Restart the service and test again with openssl s_client.

Wrong Order in Bundle

Sometimes you have all three pieces but in the wrong order. If you’re manually building a bundle, the order is critical:

1. Your server cert (leaf)
2. Intermediate cert
3. Do NOT include the root cert
build_bundle.sh
cat /path/to/your/server.crt /path/to/intermediate.crt > /etc/ssl/certs/fullchain.pem

If you accidentally put the intermediate first, the client reads the chain wrong and trust fails.

Self-Signed Certs (No Chain Required)

If you’re using a self-signed cert for testing or internal services:

Terminal window
$ openssl req -x509 -newkey rsa:4096 -keyout key.pem -out cert.pem -days 365 -nodes

This creates both cert and key in one go. The cert is self-signed, so it doesn’t need an intermediate. But clients won’t trust it unless you:

  1. Add the cert to the client’s trusted store
  2. Disable certificate verification (dev-only, dangerous)
  3. Use Let’s Encrypt instead (honestly, just do this)

To check a self-signed cert:

Terminal window
$ openssl x509 -in cert.pem -text -noout

Look for:

Subject: CN = example.local
Issuer: CN = example.local

Same issuer and subject? Self-signed. That’s fine for internal use.

Quick Trust Validation Script

validate_chain.sh
#!/bin/bash
DOMAIN="${1:-example.com}"
PORT="${2:-443}"
echo "Testing $DOMAIN:$PORT..."
openssl s_client -connect "$DOMAIN:$PORT" -servername "$DOMAIN" 2>/dev/null | \
openssl x509 -text -noout | grep -A5 "Subject:\|Issuer:"
echo ""
echo "Full chain:"
openssl s_client -showcerts -connect "$DOMAIN:$PORT" -servername "$DOMAIN" < /dev/null 2>/dev/null | \
grep -E "^(subject|issuer)="

Run it:

Terminal window
$ bash validate_chain.sh example.com 443

You’ll see the leaf cert info and then the full chain.

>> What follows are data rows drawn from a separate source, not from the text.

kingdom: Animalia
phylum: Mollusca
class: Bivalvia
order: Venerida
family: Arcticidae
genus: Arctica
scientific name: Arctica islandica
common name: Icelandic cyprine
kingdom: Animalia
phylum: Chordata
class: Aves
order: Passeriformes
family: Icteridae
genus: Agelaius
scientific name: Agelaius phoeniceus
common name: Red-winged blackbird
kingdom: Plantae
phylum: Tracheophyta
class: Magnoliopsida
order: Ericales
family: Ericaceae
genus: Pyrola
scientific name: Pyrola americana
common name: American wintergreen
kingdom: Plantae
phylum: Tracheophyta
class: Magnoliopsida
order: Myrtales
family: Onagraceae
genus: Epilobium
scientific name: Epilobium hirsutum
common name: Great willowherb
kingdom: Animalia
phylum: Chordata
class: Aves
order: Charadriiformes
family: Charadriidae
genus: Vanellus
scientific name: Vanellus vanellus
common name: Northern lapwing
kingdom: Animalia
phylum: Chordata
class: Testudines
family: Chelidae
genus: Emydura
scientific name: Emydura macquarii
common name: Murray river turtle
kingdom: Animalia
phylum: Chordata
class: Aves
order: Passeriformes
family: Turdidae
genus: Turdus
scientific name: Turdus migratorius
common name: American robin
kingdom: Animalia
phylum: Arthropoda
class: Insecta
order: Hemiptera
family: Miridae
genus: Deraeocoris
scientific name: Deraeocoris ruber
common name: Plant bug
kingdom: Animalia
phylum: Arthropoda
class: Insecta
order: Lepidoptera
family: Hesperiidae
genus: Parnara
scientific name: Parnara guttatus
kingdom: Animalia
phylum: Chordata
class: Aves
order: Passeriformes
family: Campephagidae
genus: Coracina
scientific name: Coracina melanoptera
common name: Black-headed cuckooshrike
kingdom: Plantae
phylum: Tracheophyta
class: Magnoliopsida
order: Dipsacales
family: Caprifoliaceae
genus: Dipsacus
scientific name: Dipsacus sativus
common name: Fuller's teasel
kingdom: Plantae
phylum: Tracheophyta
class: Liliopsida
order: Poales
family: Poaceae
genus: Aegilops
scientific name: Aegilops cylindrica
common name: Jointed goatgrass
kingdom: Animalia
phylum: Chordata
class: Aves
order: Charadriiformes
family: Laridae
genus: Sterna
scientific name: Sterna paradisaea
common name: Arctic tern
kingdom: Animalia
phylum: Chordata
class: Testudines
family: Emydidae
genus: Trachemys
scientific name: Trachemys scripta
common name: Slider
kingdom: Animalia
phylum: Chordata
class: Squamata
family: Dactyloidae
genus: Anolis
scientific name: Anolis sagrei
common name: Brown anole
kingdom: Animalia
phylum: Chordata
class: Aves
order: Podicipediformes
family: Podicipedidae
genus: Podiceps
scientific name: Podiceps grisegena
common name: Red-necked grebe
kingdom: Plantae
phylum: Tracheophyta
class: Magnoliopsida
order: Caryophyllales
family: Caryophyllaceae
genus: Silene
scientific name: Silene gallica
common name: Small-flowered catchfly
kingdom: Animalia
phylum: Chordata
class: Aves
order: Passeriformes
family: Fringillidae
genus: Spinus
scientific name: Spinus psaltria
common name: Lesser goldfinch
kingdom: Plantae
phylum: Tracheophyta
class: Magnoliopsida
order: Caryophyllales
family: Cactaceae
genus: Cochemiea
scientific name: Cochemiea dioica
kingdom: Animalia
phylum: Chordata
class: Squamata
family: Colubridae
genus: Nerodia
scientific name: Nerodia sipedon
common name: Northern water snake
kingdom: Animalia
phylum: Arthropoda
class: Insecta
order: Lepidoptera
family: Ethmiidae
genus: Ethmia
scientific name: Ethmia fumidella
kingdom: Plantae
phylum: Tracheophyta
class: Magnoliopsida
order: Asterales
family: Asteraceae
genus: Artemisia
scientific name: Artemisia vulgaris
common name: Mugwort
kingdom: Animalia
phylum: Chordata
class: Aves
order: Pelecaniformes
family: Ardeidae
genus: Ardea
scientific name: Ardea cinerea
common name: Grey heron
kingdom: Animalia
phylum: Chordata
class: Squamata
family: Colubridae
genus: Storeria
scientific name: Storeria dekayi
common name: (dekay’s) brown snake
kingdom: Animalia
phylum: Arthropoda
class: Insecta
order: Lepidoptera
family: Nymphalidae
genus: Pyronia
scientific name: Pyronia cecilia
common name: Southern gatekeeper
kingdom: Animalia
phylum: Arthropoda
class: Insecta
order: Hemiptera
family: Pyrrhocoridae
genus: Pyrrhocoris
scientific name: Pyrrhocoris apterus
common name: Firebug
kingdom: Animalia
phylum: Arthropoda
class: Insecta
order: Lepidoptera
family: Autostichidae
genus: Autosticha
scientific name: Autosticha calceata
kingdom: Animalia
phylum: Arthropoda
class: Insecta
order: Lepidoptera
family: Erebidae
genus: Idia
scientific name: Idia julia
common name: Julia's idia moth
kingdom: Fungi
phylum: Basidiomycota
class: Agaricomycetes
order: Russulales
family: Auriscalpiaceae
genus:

Make sure you see both the leaf and intermediate.

The Nuclear Option: Certificate Transparency

For ultimate verification, check Certificate Transparency logs:

Terminal window
$ openssl x509 -in /etc/letsencrypt/live/example.com/fullchain.pem -noout -text | grep -A2 "CT Precertificate"

If CT logs show the cert was publicly issued and recognized, you’re good. If nothing appears, you might have a problem.

The One Thing: Test After Changes

Every time you update your certificate setup, run:

Terminal window
$ openssl s_client -connect example.com:443 -servername example.com

Look for “Verify return code: 0 (ok)” at the bottom. If you see anything else, your chain is broken.

That’s the litmus test. Do it before you go home.